** Required action **
Everything from the line containing "Fit a 3-D box" through the last line of the material must be restated word for word, and only that.

** Dataset excerpts **
################

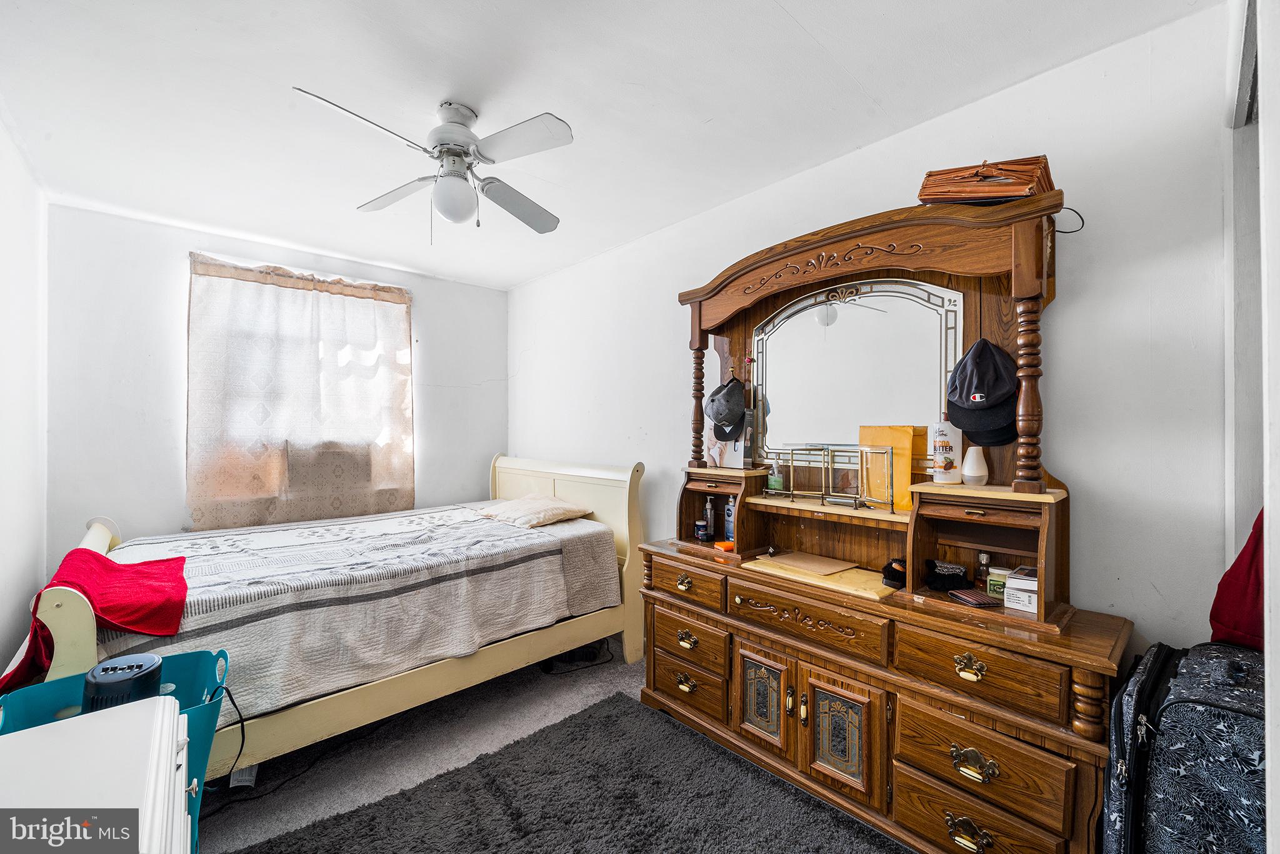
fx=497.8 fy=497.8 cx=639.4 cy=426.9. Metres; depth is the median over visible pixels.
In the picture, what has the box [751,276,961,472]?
mirror
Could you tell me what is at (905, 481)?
yellow envelope
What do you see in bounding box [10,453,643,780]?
bed
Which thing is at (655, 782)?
rug
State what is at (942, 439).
lotion bottle
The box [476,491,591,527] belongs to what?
pillow
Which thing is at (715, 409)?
baseball cap
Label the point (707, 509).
bottle
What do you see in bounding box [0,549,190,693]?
red towel
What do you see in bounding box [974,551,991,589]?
small bottle
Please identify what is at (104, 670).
tower fan
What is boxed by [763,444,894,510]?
rack
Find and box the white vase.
[960,445,988,485]
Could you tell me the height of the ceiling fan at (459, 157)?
0.500 m
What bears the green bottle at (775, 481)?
on the hutch
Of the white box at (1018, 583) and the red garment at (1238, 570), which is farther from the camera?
the white box at (1018, 583)
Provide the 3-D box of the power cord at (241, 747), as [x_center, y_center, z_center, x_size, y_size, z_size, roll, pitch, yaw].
[-1.378,1.063,1.610,0.197,0.367,0.206,-1,0,-5]
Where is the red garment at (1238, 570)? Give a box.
[1209,510,1265,650]
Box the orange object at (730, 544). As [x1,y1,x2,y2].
[713,539,734,550]
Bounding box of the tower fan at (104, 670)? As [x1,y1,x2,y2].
[83,653,163,711]
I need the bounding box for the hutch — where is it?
[666,187,1078,625]
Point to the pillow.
(557, 504)
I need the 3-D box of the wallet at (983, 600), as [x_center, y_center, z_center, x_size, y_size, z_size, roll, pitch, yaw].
[1.093,0.557,1.635,0.114,0.018,0.123,0,0,-14]
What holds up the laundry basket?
on the floor
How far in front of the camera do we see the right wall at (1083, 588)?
1.56 m
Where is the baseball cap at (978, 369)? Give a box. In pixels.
[945,338,1018,446]
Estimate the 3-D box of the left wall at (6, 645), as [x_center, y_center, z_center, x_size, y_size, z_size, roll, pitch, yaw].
[-1.746,0.059,1.019,0.135,2.516,4.239,0,0,-43]
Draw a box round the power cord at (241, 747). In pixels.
[206,683,248,788]
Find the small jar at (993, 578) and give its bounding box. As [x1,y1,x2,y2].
[985,563,1009,598]
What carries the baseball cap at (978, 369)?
hanging from the hutch
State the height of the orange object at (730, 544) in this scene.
0.026 m
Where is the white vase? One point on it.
(970, 454)
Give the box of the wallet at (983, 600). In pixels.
[947,586,1001,606]
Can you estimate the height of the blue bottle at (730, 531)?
0.212 m
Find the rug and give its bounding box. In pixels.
[245,691,901,853]
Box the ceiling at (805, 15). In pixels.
[0,0,1214,290]
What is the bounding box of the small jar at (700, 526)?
[694,518,708,541]
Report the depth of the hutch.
1.83 m
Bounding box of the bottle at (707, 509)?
[701,496,716,540]
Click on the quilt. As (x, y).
(214, 570)
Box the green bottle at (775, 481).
[766,454,784,492]
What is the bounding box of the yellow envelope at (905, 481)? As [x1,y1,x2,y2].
[858,425,917,510]
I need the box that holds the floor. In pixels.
[196,640,908,853]
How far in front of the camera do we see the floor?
2.03 m
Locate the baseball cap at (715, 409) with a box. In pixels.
[705,376,746,441]
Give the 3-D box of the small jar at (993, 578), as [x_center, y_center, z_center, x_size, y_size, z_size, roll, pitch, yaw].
[1.203,0.518,1.668,0.066,0.096,0.070,0,0,-43]
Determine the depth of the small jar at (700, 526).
2.44 m
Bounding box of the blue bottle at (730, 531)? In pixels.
[723,497,736,541]
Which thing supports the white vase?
on the hutch
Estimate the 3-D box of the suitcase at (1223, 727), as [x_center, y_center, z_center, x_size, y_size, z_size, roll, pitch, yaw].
[1.342,0.917,1.144,0.503,0.753,0.361,0,0,-43]
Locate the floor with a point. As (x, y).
(562, 688)
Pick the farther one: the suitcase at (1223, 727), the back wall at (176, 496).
the back wall at (176, 496)
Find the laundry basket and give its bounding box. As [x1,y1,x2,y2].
[0,650,231,853]
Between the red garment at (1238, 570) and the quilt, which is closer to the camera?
the red garment at (1238, 570)
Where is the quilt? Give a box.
[88,502,617,725]
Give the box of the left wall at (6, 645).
[0,112,49,686]
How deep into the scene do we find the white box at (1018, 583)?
1.54 m
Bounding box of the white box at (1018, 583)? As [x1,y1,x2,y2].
[1003,565,1038,613]
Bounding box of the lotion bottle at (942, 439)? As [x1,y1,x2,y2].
[930,415,963,483]
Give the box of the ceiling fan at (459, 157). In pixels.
[291,88,570,243]
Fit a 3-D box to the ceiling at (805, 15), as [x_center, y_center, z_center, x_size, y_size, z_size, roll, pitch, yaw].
[-0.639,-1.220,1.842,3.110,0.103,4.697,0,0,-43]
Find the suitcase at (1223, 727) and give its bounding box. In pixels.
[1103,638,1267,853]
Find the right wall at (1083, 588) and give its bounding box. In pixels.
[507,1,1248,667]
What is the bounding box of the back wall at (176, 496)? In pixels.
[46,201,508,561]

################

** Worked solution **
Fit a 3-D box to the ceiling at (805, 15), as [x_center, y_center, z_center, x_size, y_size, z_size, roll, pitch, yaw].
[-0.639,-1.220,1.842,3.110,0.103,4.697,0,0,-43]
Find the suitcase at (1223, 727) and give its bounding box. In pixels.
[1103,638,1267,853]
Find the right wall at (1083, 588) and give its bounding box. In pixels.
[507,1,1248,667]
What is the bounding box of the back wall at (176, 496)? In pixels.
[46,201,508,561]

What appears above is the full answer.